Input features/variables : 
    - fixed acidity
    - volatile acidity
    - citric acid
    - residual sugar 
    - chlorides 
    - free sulfur dioxide 
    - total sulfur dioxide 
    - density
    - pH
    - sulphates
    - alcohol

Target variable :
    - quality

Let us check if any of the columns have null values 

In [None]:
# Check if any null values 
df.columns[df.isnull().any()]

Let us now check the distribution of our target variable.

In [None]:
sns.distplot(df['quality'])

As we can see, most of the training examples have their quality around 5 or 6.
Since all of the data is numeric, there is no need to separate the dataset into numeric and categorical data. 
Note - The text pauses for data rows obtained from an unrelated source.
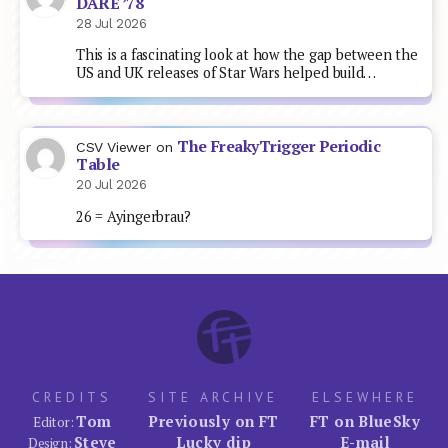
DARE ’78
28 Jul 2026
This is a fascinating look at how the gap between the
US and UK releases of Star Wars helped build…
The FreakyTrigger Periodic
CSV Viewer
on
Table
20 Jul 2026
26 = Ayingerbrau?
CREDITS
SITE ARCHIVE
ELSEWHERE
Tom
Previously on FT
FT on BlueSky
Editor:
Steve
Lucky dip
E-mail
Design:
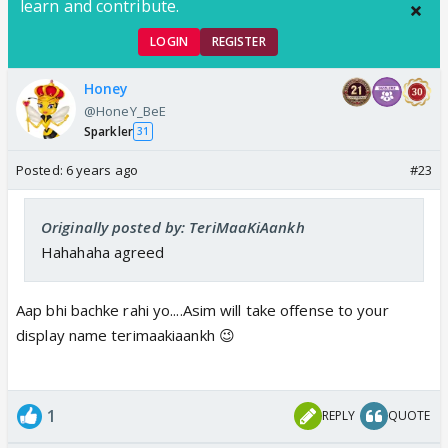
learn and contribute.
LOGIN
REGISTER
Honey
@HoneY_BeE
Sparkler
31
Posted:
6 years ago
#23
Originally posted by: TeriMaaKiAankh
Hahahaha agreed
Aap bhi bachke rahi yo....Asim will take offense to your
display name terimaakiaankh 😉
1
REPLY
QUOTE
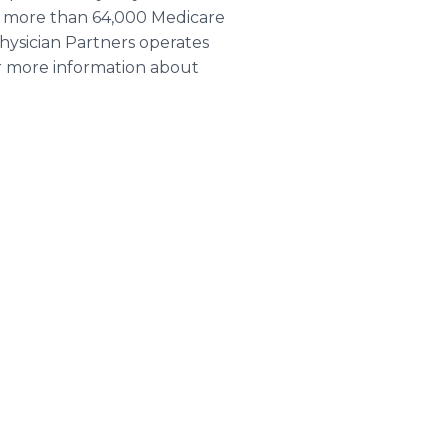
or more than 64,000 Medicare
hysician Partners operates
or more information about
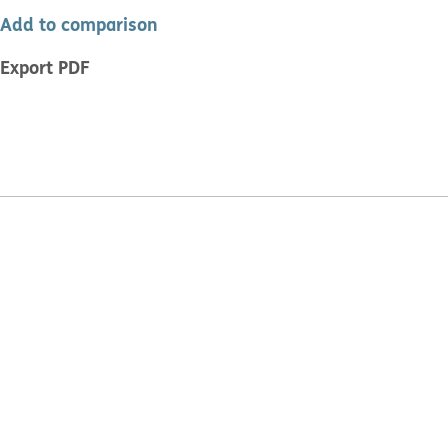
Add to comparison
Export PDF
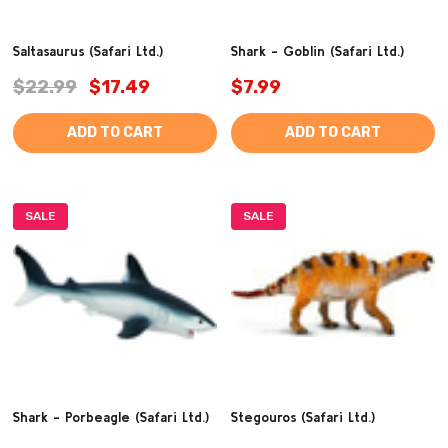
Saltasaurus (Safari Ltd.)
Shark - Goblin (Safari Ltd.)
$22.99
$17.49
$7.99
ADD TO CART
ADD TO CART
SALE
SALE
Shark - Porbeagle (Safari Ltd.)
Stegouros (Safari Ltd.)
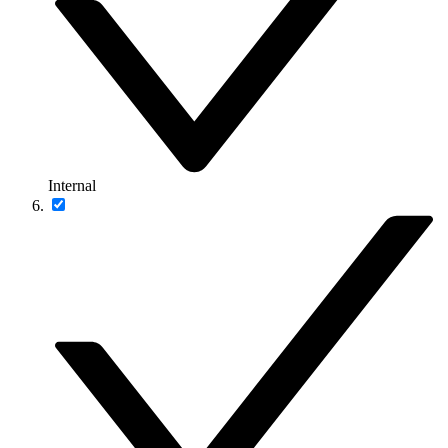
Internal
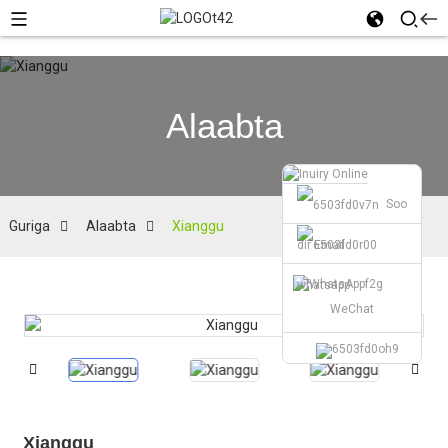
Alaabta
Soo
Guriga
Alaabta
Xianggu
dir Email
whatsapp
WeChat
Xianggu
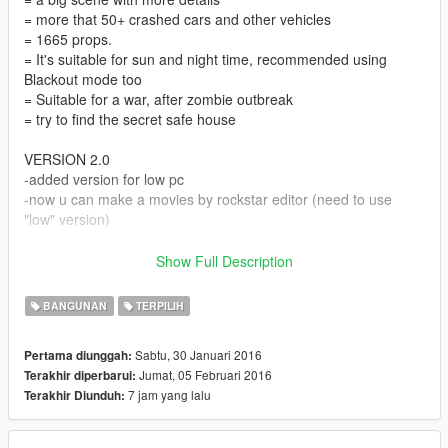
= more that 50+ crashed cars and other vehicles
= 1665 props.
= It's suitable for sun and night time, recommended using
Blackout mode too
= Suitable for a war, after zombie outbreak
= try to find the secret safe house
VERSION 2.0
-added version for low pc
-now u can make a movies by rockstar editor (need to use
"low" version)
Instruction :
Show Full Description
=Install au.xml and other files and "scripts" folder in your main
folder of the game
BANGUNAN
TERPILIH
=In game, enter Director mode
=When enter Director mode, press F7 and open map editor
Sabtu, 30 Januari 2016
Pertama diunggah:
=Choose Load map, and choose XML
Jumat, 05 Februari 2016
Terakhir diperbarui:
=Enter "au"
7 jam yang lalu
Terakhir Diunduh:
=Go to the place that map showing up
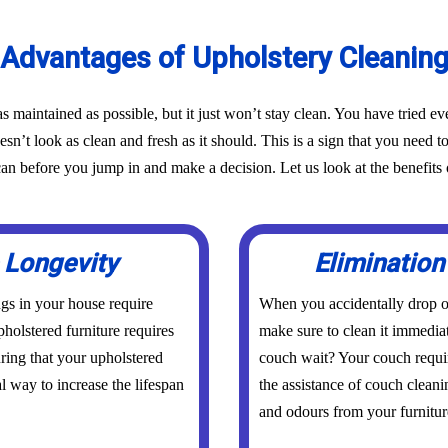
Advantages of Upholstery Cleanin
as maintained as possible, but it just won’t stay clean. You have tried 
oesn’t look as clean and fresh as it should. This is a sign that you need t
before you jump in and make a decision. Let us look at the benefits o
 Longevity
Elimination
ings in your house require
When you accidentally drop or
holstered furniture requires
make sure to clean it immedia
uring that your upholstered
couch wait? Your couch requi
al way to increase the lifespan
the assistance of couch clean
and odours from your furniture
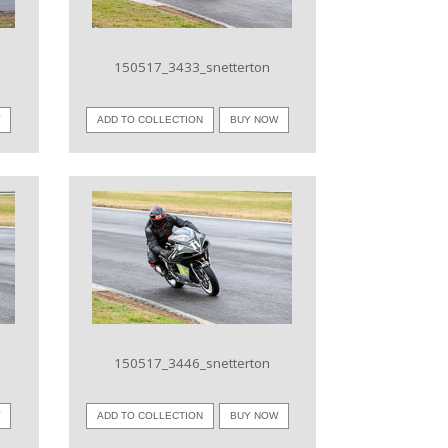
150517_3433_snetterton
W
ADD TO COLLECTION
BUY NOW
VIEW IMAGE
150517_3446_snetterton
W
ADD TO COLLECTION
BUY NOW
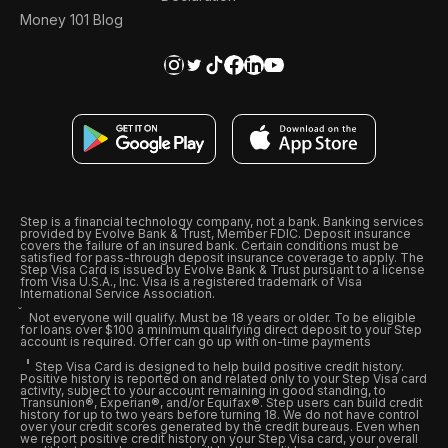
Money 101 Blog
Step is a financial technology company, not a bank. Banking services
provided by Evolve Bank & Trust, Member FDIC. Deposit insurance
covers the failure of an insured bank. Certain conditions must be
satisfied for pass-through deposit insurance coverage to apply. The
Step Visa Card is issued by Evolve Bank & Trust pursuant to a license
from Visa U.S.A., Inc. Visa is a registered trademark of Visa
International Service Association.
Not everyone will qualify. Must be 18 years or older. To be eligible
for loans over $100 a minimum qualifying direct deposit to your Step
account is required. Offer can go up with on-time payments
Step Visa Card is designed to help build positive credit history.
Positive history is reported on and related only to your Step Visa card
activity, subject to your account remaining in good standing, to
Transunion®, Experian®, and/or Equifax®. Step users can build credit
history for up to two years before turning 18. We do not have control
over your credit scores generated by the credit bureaus. Even when
we report positive credit history on your Step Visa card, your overall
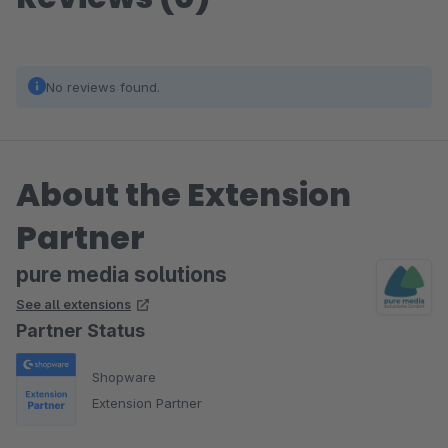
No reviews found.
About the Extension
Partner
pure media solutions
See all extensions
Partner Status
Shopware
Extension Partner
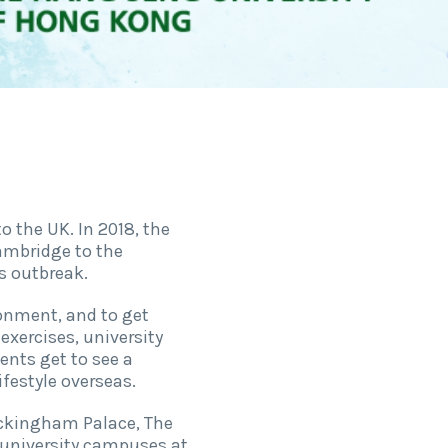
 the UK. In 2018, the
ambridge to the
s outbreak.
ronment, and to get
exercises, university
ents get to see a
ifestyle overseas.
uckingham Palace, The
 university campuses at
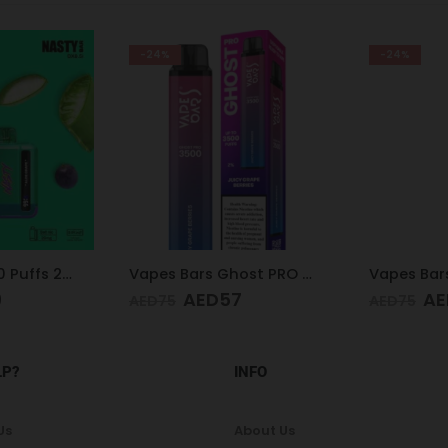
-24%
-9%
Vapes Bars Ghost PRO Juicy Grape Berries 3500 Puffs 20mg
Vapes Bars Ghost PRO Cherry Watermelon Freeze 3500 Puffs 20mg
7
AED
57
AE
AED
75
AED
65
LP?
INFO
Us
About Us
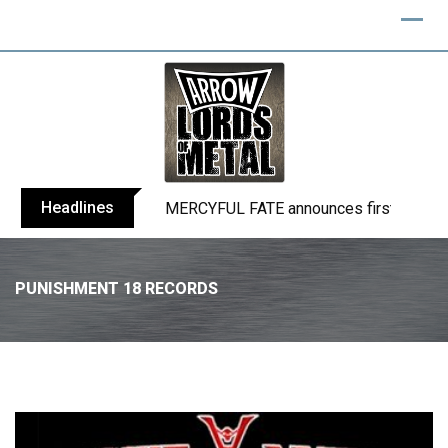
Headlines
BLIND CHANNEL release “Diana” / “No E
PUNISHMENT 18 RECORDS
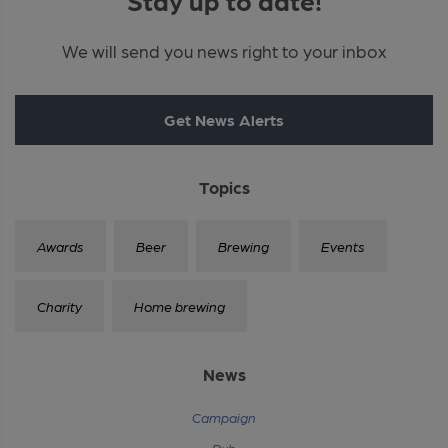
Stay up to date!
We will send you news right to your inbox
Get News Alerts
Topics
Awards
Beer
Brewing
Events
Charity
Home brewing
News
Campaign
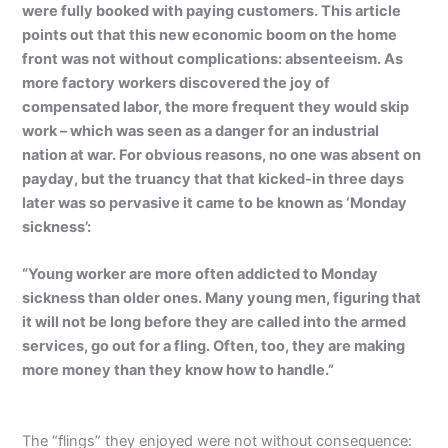
were fully booked with paying customers. This article
points out that this new economic boom on the home
front was not without complications: absenteeism. As
more factory workers discovered the joy of
compensated labor, the more frequent they would skip
work – which was seen as a danger for an industrial
nation at war. For obvious reasons, no one was absent on
payday, but the truancy that that kicked-in three days
later was so pervasive it came to be known as ‘Monday
sickness’:
“Young worker are more often addicted to Monday
sickness than older ones. Many young men, figuring that
it will not be long before they are called into the armed
services, go out for a fling. Often, too, they are making
more money than they know how to handle.”
The “flings” they enjoyed were not without consequence:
The next step is to identify any correlation between the different input features with our target variable, quality.

In [None]:
# correlation of different input features with target variable
correlations = df.corr()['quality']

In [None]:
correlations

We can visualize this correlation with the following heatmap.

In [None]:
sns.heatmap(df.corr())

We will write a function that gives us only those features that have a correlation above a certain threshold. This will help us choose only those features that have a high correlation with our target variable and help develop a better model.


### Feature Selection

In [None]:
def extract_features(threshold):
    abs_correlation = correlations.abs()
    high_correlation = abs_correlation[abs_correlation>threshold].index.values.tolist()
    return high_correlation

In [None]:
# Extracting features with threshold 0.05
features = extract_features(0.05)
features.remove('quality')
features

We see that the extracted features contain all the input features except residual sugar.
We can now categorize the input features and dependent variable into two vectors, X and y. X will contain the extracted features. y will contain the target variable, quality.

In [None]:
X = df[features]
y = df['quality']


### Splitting the data into training and testing sets

The next step is to split the data into training and testing sets. We will use 80% of the data for training and 20% for testing. 

In [None]:
from sklearn.model_selection import train_test_split

In [None]:
X_train, X_test, y_train, y_test = train_test_split(X, y, test_size=0.2, random_state=0)

### Model Creation

Now that we have are training and testing data, it is time to start building our Linear Regression model.

In [None]:
from sklearn.linear_model import LinearRegression

In [None]:
# fitting linear regression to our dataset
regressor = LinearRegression()
regressor.fit(X_train, y_train)

In [None]:
# Coefficients of the 10 input variables
regressor.coef_

### Making predictions 

In [None]:
# Making predictions using our linear regression model 
y_pred_train = regressor.predict(X_train)
y_pred_test = regressor.predict(X_test)

### Evaluating model performance 

For the model to be accurate, the root mean squared error of the training and testing predicted values must be close to each other. Let us check this. 

In [None]:
from sklearn.metrics import mean_squared_error

In [None]:
# train RMSE 
train_rmse = mean_squared_error(y_pred_train, y_train) ** 0.5
train_rmse

In [None]:
# test RMSE 
test_rmse = mean_squared_error(y_pred_test, y_test) ** 0.5
test_rmse

As we can see, the train and test root mean squared error are close to each other indicating that the model is fairly accurate.